SOURCE EXTRACT:
= = =

Alpha Wounds: Benchmark Tail Wags the Portfolio Management Dog

Active management is under siege from many corners, including passive investment advocates, robo-advisers, academics, and individual investors. The narrative, of course, is that active managers add no alpha after fees. Is active management dead? Hardly. But active management is certainly wounded. And many of these alpha wounds are self-inflicted.

This and other forthcoming articles will seek to identify some of these wounds and propose some possible solutions for practitioners of active management.

Benchmark Tail Wags the Portfolio Management Dog

Chief among the alpha wounds is that the benchmark tail wags the portfolio management dog. What I mean is that benchmarks were supposed to be the foundation for understanding a portfolio manager’s performance after the fact. Instead the investment industry evolved so that benchmarks are now the navigational compass for investment managers before the fact.

How else do you explain a common conversation overheard in our industry that goes something like:

Pension Fund: “We need a new large-cap core manager. Our old one has too much tracking error relative to bench.”

So how did we arrive at benchmark idolatry?

A Brief History of the Benchmark

Profitable investment management firms all have one thing in common: assets under management (AUM) scale. There are two ways to grow an asset management firm: one short-term and easy, and one long-term and difficult. They are, respectively, successful marketing and successful investing.

In the beginning of an asset management firm’s life cycle, AUM is very difficult to acquire. Without quality returns there is not much to market to prospective investors. Consequently, in the beginning, firms — often founded by quality investment managers — focus on generating outsized returns relative to their competition.

But then what happens? Inevitably the firm begins to think to itself, “With these returns in hand, we can now gather assets by telling the world our good news story. Scale is now possible. So, too, is that lustrous paycheck we all work so hard to earn.” Enter those adjuncts to the business that aid our growth through marketing. Exit growing AUM by earning the returns.

= = =

GOAL:
From the article on active management above, extract the passage that opens with "Active management is under" and stops after "wounds are self-inflicted.", copying it verbatim.

= = =

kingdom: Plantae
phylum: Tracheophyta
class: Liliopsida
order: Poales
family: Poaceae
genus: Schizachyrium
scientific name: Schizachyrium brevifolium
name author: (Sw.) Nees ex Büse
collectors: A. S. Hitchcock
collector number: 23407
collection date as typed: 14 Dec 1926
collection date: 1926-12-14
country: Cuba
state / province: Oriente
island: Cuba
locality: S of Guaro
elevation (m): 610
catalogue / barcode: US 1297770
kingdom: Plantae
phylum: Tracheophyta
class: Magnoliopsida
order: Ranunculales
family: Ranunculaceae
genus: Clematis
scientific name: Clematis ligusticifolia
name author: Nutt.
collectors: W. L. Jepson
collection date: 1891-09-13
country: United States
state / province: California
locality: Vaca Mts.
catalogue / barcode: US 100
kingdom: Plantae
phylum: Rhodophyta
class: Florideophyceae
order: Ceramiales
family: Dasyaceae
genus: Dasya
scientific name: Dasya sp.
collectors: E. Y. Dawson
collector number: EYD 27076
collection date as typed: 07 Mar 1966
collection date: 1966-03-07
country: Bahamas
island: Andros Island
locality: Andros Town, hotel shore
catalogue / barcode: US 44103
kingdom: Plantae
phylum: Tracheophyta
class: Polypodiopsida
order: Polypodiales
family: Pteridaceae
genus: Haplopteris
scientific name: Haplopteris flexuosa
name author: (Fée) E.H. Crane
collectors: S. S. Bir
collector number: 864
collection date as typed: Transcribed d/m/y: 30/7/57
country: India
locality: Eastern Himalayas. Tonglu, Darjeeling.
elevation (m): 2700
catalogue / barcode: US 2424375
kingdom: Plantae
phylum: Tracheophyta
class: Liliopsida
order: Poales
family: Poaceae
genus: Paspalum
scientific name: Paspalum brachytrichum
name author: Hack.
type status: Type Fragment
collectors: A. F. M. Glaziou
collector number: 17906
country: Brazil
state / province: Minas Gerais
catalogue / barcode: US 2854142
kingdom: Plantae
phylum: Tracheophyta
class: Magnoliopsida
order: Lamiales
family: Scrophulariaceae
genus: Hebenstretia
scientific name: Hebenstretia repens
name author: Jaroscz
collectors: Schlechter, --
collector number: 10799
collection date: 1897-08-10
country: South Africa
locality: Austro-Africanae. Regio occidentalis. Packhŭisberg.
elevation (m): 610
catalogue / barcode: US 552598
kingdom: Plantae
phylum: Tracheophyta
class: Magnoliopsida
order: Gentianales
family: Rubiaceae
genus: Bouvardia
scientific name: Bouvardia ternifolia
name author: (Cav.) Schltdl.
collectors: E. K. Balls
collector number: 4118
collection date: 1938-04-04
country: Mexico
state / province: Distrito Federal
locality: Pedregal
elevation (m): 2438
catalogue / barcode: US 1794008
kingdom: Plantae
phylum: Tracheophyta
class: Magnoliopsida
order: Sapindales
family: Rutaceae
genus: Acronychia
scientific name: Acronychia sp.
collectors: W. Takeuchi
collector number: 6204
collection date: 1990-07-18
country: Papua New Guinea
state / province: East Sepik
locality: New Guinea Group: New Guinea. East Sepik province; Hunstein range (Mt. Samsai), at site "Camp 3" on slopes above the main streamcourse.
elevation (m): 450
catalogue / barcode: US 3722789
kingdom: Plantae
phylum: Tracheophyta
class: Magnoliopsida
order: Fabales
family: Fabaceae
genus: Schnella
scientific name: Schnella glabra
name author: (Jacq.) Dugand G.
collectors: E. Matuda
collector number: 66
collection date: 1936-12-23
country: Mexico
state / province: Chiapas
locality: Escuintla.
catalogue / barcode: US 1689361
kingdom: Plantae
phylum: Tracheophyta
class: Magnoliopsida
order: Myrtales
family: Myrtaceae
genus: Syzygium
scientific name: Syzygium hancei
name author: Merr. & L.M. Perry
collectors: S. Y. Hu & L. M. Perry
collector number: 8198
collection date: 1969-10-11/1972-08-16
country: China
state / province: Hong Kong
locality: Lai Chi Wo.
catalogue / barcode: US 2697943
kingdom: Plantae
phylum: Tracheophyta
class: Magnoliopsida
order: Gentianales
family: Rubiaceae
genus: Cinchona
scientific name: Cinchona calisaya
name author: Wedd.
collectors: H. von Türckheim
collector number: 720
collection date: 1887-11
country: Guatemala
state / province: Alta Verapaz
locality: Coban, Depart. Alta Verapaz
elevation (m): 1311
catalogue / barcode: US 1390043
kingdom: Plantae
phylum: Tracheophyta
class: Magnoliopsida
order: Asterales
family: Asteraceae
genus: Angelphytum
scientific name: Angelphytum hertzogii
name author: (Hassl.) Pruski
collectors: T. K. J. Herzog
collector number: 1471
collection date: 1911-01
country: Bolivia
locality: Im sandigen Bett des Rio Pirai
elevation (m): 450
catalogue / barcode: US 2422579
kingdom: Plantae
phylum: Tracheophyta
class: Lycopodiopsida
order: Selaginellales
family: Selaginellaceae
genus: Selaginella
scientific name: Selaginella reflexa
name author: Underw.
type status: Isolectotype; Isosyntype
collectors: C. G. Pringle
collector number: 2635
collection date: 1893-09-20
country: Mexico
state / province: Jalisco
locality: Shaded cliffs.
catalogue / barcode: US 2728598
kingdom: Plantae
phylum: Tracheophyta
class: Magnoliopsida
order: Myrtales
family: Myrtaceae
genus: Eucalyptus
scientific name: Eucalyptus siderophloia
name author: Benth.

= = =

EXERCISE SOLUTION:
Active management is under siege from many corners, including passive investment advocates, robo-advisers, academics, and individual investors. The narrative, of course, is that active managers add no alpha after fees. Is active management dead? Hardly. But active management is certainly wounded. And many of these alpha wounds are self-inflicted.